Die am 28. Dezember stattfindende außerordentliche Hauptversammlung der wichtigsten Raiffeisengesellschaft führt nun bei Investmentbankern zu folgender Frage: Wie viel ist die RZB eigentlich wert? Gemessen am "harten Kapital" und den 5,6 Millionen existierenden Aktien würde sich ein Wert von mindestens 1100 Euro ergeben. Dem Vernehmen nach hat die RLB Niederösterreich-Wien für den jüngsten Kauf des eher mickrigen RZB-Anteils der Hypo Niederösterreich sogar mehr als 1400 Euro je Aktie bezahlt.

Die Frage entstand, weil die RZB an keiner Börse gelistet ist, aber bei der kommenden Hauptversammlung den Vorstand ermächtigen soll, 3,052 Millionen neue Aktien gegen Barzahlung oder Sacheinlage zu verkaufen. Das entspricht immerhin einer Kapitalerhöhung um 60 Prozent. "Wenn es dazu kommt, wird Raiffeisen vorher wissen, wo die Aktien platziert werden. Leute wie Christian Konrad (Aufsichtsratspräsident, Anm.) und Walter Rothensteiner (RZB-Vorsitzender) würden nie viel an Dritte verkaufen", sagt ein Investmentbanker.

Gerüchte um Nordeuropäer

Warum dann dieser Umfang der Kapitalerhöhung? "Erstens heißt es in der Einladung zur Hauptversammlung, bis zu 3,052 Millionen Aktien. Es können also auch weniger sein", sagt RZB-Sprecher Andreas Ecker. "Und dass ein dritter Investor einsteigen könnte, höre ich zum ersten Mal. Es geht vorrangig um eine Bereinigung bei den Netzwerkbanken in Osteuropa." Tatsächlich gibt es am Markt Gerüchte, dass sich die schwedische Wallenberg-Gruppe bei Raiffeisen engagieren könnte. Bei deren Beteiligungsgesellschaft "Investor AB" handelt es sich um einen der reichsten Investoren Europas. Die alteingesessene Industriellenfamilie verkaufte kürzlich den schwedischen Nutzfahrzeuge-Hersteller Scania an VW und muss diese Milliarden neu investieren. Die Familie kontrolliert die schwedische Großbank SEB. Und mit dem Wallenberg-Fonds verbunden ist die schwedische Scania Liv. Angeblich sucht Raiffeisen auch einen Partner für Uniqa, so ein Investmentbanker. Ebenfalls ins Rennen gebracht wird die norwegische Norges, die den dortigen aus Öl und Gas schwerreichen Staatsfonds verwaltet.

### AUFGABEN
1: Schreiben Sie aus dem Artikel über die RZB den Abschnitt zwischen „Die Frage entstand, weil“ und „sagt ein Investmentbanker.“, beide eingeschlossen, wortgetreu ab.
2: Wie viele neue Aktien soll der Vorstand nach dem Artikel über die RZB höchstens verkaufen dürfen?

### ANGEZEIGTE EINTRÄGE
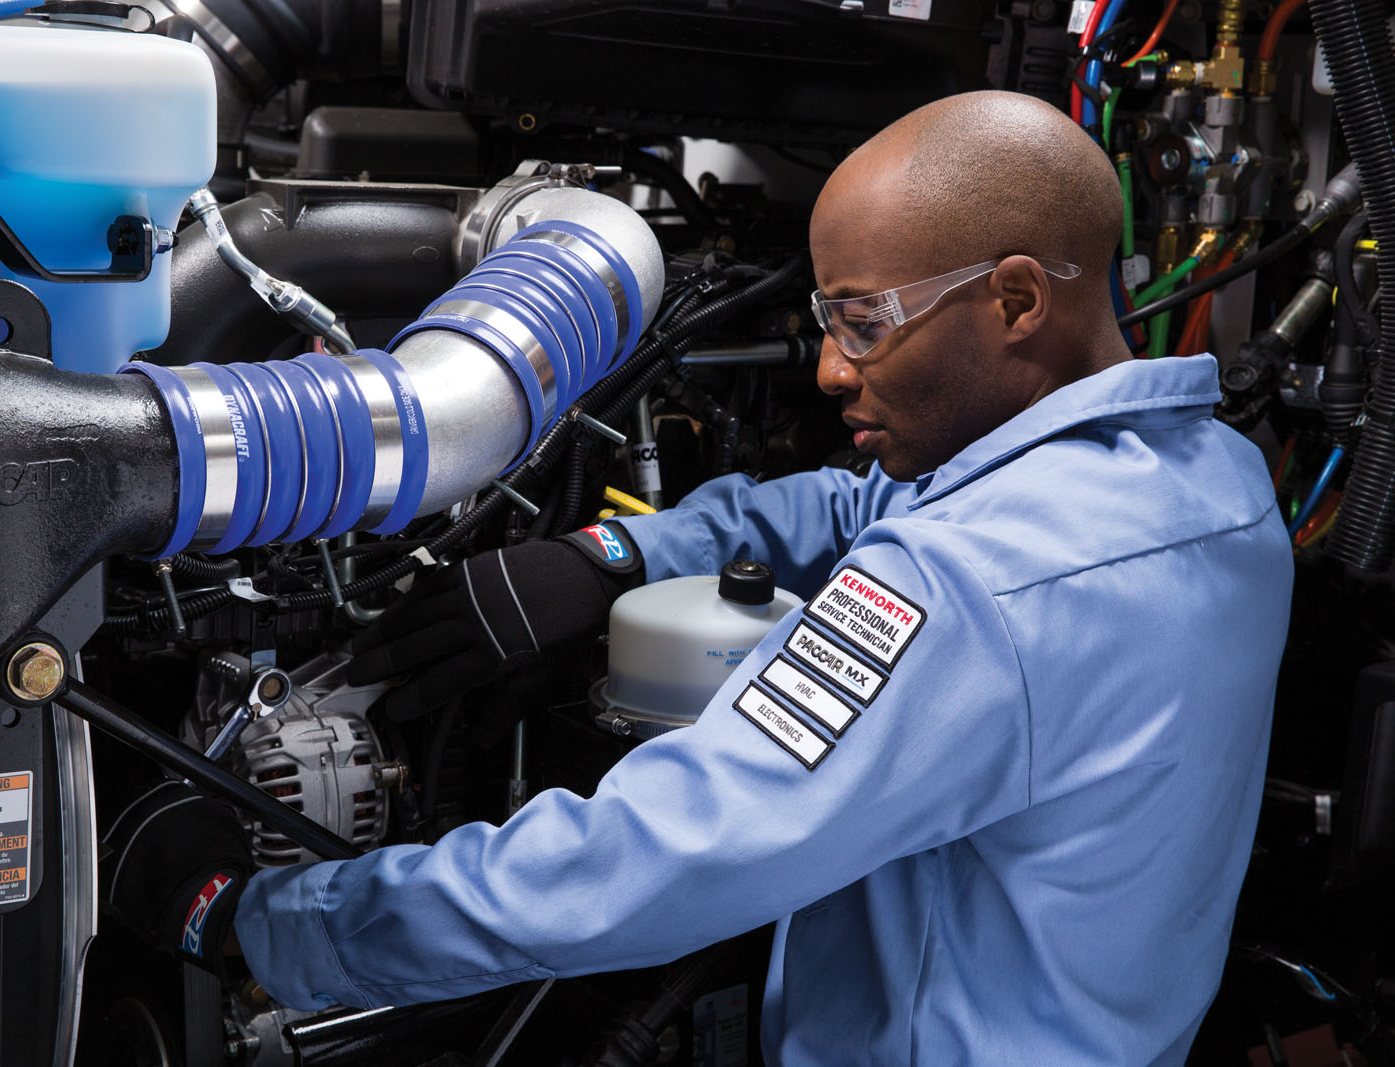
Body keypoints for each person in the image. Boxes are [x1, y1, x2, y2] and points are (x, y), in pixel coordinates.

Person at [227, 91, 1293, 1063]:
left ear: (1015, 299)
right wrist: (616, 553)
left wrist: (271, 925)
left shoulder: (973, 582)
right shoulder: (1216, 481)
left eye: (863, 321)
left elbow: (654, 859)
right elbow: (853, 503)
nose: (830, 368)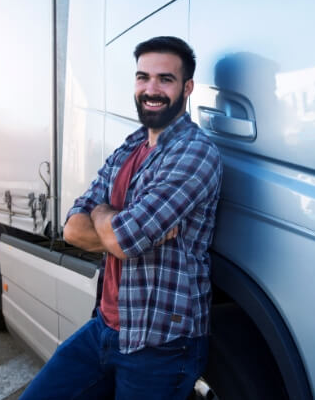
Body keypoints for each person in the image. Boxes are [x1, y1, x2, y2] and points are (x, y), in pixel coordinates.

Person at [20, 36, 222, 400]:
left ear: (187, 87)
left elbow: (123, 241)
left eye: (165, 79)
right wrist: (111, 219)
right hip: (105, 328)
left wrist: (106, 219)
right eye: (143, 77)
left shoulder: (195, 152)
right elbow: (72, 228)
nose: (151, 89)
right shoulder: (129, 147)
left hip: (159, 345)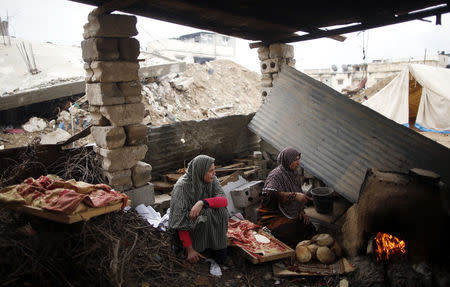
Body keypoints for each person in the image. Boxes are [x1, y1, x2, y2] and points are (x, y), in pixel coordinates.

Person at [168, 155, 232, 265]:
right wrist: (190, 250)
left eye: (214, 170)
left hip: (202, 222)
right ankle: (197, 250)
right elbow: (180, 221)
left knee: (221, 212)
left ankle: (218, 251)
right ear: (200, 171)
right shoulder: (182, 187)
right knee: (203, 214)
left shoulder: (212, 180)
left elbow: (223, 201)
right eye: (210, 171)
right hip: (188, 231)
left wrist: (202, 203)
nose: (214, 173)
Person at [257, 147, 316, 248]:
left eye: (298, 159)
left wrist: (301, 211)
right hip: (272, 215)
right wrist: (294, 196)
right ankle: (267, 231)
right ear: (286, 160)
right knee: (291, 236)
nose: (298, 162)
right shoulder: (276, 175)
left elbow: (298, 192)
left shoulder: (294, 174)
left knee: (310, 228)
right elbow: (269, 194)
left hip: (288, 213)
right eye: (294, 160)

### IHRE ANTWORTEN
1:
Die Frage entstand, weil die RZB an keiner Börse gelistet ist, aber bei der kommenden Hauptversammlung den Vorstand ermächtigen soll, 3,052 Millionen neue Aktien gegen Barzahlung oder Sacheinlage zu verkaufen. Das entspricht immerhin einer Kapitalerhöhung um 60 Prozent. "Wenn es dazu kommt, wird Raiffeisen vorher wissen, wo die Aktien platziert werden. Leute wie Christian Konrad (Aufsichtsratspräsident, Anm.) und Walter Rothensteiner (RZB-Vorsitzender) würden nie viel an Dritte verkaufen", sagt ein Investmentbanker.

2: Bis zu 3,052 Millionen neue Aktien.